Reformers are seeking to do away with permanent alimony and create guidelines that would make alimony awards more uniform across the state.

Elisa Del Ray married an abusive husband.

She finally got the courage to get a divorce when he threatened her with a gun.

“I would have never imagined that I would be paying permanently, alimony to my abuser,” said Del Ray speaking to lawmakers in a committee Thursday.

Del Ray’s case is extreme, but it’s part of the reason alimony reformers want an end to permanent alimony in the state of Florida.

“The main thing that permanent alimony payers want is to see the light at the end of the tunnel because a lot of them just have this sense of hopelessness,” said Alan Elkins with Florida Family Fairness.

Reformers are asked lawmakers during a panel discussion to limit alimony to half the length of a marriage and put in place a standard formula to calculate alimony payments to ensure consistency.

The idea has the attention of Rep. Bob Rommel.

“I do want to look at whether there’s a fair formula for the majority of cases. I know in some divorces there’s always extreme circumstances,” said Rommel.

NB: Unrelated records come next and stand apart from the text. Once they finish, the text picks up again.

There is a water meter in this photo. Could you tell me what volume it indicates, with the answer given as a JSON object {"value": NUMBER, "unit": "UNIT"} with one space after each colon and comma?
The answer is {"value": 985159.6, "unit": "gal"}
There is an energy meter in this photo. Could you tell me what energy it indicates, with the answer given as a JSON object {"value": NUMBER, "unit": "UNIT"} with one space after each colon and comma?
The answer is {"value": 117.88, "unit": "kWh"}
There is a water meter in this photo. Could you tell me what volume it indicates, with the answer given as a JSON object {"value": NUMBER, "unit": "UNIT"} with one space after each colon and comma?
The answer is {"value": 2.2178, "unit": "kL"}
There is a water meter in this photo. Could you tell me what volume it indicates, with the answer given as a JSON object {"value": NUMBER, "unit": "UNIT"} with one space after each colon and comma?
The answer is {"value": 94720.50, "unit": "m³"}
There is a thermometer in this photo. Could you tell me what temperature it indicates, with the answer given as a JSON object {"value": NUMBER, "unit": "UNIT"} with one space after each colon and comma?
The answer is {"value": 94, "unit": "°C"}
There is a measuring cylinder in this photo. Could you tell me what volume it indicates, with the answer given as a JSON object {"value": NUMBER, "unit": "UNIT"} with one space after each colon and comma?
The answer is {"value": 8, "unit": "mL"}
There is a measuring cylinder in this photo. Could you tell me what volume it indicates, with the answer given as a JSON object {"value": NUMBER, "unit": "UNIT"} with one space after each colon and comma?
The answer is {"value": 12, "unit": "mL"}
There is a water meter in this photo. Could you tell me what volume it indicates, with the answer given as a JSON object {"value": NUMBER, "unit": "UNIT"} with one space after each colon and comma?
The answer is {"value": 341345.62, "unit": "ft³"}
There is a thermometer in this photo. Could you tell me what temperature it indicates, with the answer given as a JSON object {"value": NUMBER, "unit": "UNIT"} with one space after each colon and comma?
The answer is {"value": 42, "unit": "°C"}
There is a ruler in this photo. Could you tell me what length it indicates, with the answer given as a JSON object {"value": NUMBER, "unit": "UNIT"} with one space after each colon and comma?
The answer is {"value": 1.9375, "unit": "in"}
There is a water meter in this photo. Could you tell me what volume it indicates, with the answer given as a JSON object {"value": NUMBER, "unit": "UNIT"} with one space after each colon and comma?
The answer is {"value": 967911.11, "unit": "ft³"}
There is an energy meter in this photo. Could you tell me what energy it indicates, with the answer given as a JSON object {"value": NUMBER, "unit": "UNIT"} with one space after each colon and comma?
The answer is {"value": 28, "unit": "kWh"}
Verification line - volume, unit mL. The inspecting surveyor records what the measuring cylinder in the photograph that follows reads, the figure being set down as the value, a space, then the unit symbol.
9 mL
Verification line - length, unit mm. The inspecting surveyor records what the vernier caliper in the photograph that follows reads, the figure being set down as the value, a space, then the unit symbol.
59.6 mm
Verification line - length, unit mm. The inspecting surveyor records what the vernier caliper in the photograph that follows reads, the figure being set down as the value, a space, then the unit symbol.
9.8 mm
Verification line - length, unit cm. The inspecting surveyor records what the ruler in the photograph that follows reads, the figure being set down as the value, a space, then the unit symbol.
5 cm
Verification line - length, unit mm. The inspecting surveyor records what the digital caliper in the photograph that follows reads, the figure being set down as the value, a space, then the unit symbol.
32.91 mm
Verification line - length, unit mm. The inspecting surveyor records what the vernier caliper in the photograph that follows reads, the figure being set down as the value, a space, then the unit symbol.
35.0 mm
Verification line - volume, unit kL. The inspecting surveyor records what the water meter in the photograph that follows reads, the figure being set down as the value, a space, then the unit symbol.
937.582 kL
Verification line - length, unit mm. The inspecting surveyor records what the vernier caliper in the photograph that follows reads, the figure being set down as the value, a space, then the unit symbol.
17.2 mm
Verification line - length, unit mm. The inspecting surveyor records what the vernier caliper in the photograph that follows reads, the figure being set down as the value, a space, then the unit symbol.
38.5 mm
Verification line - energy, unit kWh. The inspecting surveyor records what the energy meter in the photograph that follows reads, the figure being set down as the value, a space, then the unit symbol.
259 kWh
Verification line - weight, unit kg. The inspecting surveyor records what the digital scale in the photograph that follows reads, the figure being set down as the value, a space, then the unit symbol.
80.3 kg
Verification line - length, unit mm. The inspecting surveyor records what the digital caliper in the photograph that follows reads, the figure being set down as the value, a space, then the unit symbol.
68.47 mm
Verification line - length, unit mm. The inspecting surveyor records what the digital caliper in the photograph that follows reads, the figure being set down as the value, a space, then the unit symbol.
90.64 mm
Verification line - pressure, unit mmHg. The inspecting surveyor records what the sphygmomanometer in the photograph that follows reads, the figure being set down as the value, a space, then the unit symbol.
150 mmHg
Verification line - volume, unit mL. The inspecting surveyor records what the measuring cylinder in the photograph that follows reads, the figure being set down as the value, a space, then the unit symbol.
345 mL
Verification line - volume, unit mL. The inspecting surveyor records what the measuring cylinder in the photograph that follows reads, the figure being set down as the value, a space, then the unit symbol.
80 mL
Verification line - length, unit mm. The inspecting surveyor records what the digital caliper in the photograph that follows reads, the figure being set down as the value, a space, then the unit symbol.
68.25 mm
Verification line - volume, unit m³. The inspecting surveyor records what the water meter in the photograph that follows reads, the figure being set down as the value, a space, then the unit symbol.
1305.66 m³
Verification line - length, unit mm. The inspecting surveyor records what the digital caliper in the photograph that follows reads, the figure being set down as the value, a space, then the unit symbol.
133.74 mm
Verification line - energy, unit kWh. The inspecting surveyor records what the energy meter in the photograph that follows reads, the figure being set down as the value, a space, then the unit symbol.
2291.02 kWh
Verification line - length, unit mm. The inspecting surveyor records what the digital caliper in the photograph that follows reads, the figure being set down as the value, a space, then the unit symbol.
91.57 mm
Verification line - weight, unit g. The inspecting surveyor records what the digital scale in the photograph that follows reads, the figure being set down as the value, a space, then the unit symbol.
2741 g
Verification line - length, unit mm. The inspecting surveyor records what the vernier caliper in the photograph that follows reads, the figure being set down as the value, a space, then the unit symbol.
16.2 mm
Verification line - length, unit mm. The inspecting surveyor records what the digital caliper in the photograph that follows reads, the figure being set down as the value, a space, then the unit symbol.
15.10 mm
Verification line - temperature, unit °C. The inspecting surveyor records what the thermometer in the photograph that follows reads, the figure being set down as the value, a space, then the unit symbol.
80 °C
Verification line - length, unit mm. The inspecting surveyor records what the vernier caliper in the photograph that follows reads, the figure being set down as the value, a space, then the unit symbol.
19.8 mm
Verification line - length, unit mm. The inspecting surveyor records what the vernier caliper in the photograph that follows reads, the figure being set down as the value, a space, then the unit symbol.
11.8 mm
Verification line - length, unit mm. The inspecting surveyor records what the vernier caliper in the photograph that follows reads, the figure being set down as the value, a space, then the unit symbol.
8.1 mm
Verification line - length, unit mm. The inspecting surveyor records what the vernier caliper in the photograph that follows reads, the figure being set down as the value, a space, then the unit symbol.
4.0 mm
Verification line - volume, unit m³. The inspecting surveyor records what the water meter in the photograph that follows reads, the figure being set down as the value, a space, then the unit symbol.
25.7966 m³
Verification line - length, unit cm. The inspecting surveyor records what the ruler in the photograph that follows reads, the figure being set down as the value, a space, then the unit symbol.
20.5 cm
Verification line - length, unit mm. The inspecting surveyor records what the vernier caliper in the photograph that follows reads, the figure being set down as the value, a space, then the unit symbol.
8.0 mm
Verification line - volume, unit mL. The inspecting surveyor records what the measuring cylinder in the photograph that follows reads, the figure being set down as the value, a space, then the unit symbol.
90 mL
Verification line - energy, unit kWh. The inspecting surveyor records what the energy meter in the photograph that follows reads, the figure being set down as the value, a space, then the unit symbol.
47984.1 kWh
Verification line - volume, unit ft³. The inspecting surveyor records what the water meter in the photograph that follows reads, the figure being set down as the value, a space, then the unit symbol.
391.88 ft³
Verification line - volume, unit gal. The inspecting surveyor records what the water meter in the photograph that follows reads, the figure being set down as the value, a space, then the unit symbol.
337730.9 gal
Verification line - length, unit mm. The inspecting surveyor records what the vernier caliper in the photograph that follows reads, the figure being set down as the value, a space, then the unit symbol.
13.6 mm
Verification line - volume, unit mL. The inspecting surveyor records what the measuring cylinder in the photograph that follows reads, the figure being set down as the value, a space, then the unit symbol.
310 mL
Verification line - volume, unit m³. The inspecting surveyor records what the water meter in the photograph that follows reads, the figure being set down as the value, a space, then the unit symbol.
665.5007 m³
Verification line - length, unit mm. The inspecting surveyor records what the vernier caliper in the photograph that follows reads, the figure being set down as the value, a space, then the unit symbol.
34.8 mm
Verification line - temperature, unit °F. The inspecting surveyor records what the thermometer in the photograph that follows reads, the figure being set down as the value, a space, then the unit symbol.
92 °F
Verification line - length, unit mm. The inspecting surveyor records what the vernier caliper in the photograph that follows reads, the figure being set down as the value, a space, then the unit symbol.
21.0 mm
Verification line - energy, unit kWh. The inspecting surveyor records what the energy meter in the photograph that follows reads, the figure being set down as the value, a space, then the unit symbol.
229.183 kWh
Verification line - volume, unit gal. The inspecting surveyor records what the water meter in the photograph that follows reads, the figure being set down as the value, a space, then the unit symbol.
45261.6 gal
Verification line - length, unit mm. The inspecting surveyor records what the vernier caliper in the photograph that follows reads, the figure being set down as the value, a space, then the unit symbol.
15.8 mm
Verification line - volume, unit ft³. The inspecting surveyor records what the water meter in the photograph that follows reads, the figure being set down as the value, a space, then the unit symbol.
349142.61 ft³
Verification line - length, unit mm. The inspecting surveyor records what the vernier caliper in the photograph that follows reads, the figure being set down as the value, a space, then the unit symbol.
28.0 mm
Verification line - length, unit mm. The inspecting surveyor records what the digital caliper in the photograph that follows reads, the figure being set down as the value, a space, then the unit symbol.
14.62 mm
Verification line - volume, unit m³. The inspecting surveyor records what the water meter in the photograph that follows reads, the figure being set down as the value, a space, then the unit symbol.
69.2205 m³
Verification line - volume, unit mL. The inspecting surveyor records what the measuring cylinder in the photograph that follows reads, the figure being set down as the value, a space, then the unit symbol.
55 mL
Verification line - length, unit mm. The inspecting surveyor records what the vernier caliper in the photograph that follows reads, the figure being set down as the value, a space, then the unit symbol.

But family law advocates say cost of living and lifestyles differ across the state.

“And when you try to put that in a box and create a formula for that it makes it very difficult to be fair to everyone,” said Andrea Reid with the Florida Bar Family Law Section.

In 2016 a bill which included guidelines for alimony payments was approved by lawmakers.

It was vetoed by then Governor Rick Scott, but now there’s a new Governor and new optimism for reformers.

No bill has been formally introduced yet, but supporters have retained two of the most powerful lobbying groups in the state capital.

One change both reformers and family law advocates do agree on is that after a person retires they should be able to stop making alimony payments.